MM in his blog In2Clouds referenced my recent blog on the business benefits and ROI of Text Analytics in the commercial domain, and suggested that it might be useful to be able to use Clarabridge to mash up government information with constituent feedback, suggestions, complaints about programs, producing better transparency and accountability.
I agree - It would be VERY INTERESTING -- and in fact solutions such as MM is envisioning will become reality in 2009, I'm sure.
I see a solution that incorporates:
1) Databases containing funding information ($ granted, per program, over time, over geography) coming from Federal Agencies
2) Databases containing spending information ($ spent, per region/state/jurisdiction, over time) coming from the state agencies
3) Performance Management information (job growth, roads created, educational metrics, energy capacity improvements) coming from a variety of public, private, and watchdog sources.
4) Constituency feedback (anecdotes from citizens on program qualitative benefits, outcomes, problems, observed fraud/waste/abuse) coming from a variety of social media sites on federal, state, local and third party sites)

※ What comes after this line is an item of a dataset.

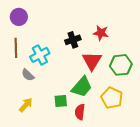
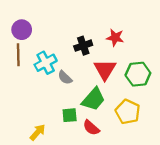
purple circle: (19, 17) -> (22, 30), moved
gray semicircle: (28, 75) -> (65, 78), moved
yellow arrow: (26, 105) -> (38, 132), moved
red semicircle: (80, 112) -> (91, 128), turned -56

Put all that information together, and you have truly comprehensive view of the life cycle of the government recovery/stimulus effort, and you have a living, breathing, always on, actionable view of the stimulus in action (or not, depending).
These kinds of data fusion/mash up solution visions highlight the real potential of integrating unstructured data containing qualitative feedback with structured data containing dollars and cents and performance metrics, to truly track the what, where, and WHY of complex programs and systems, and use the information to track, analyze, and improve programs.
In short - text analytics are not just for business. Government can and should also get into the game.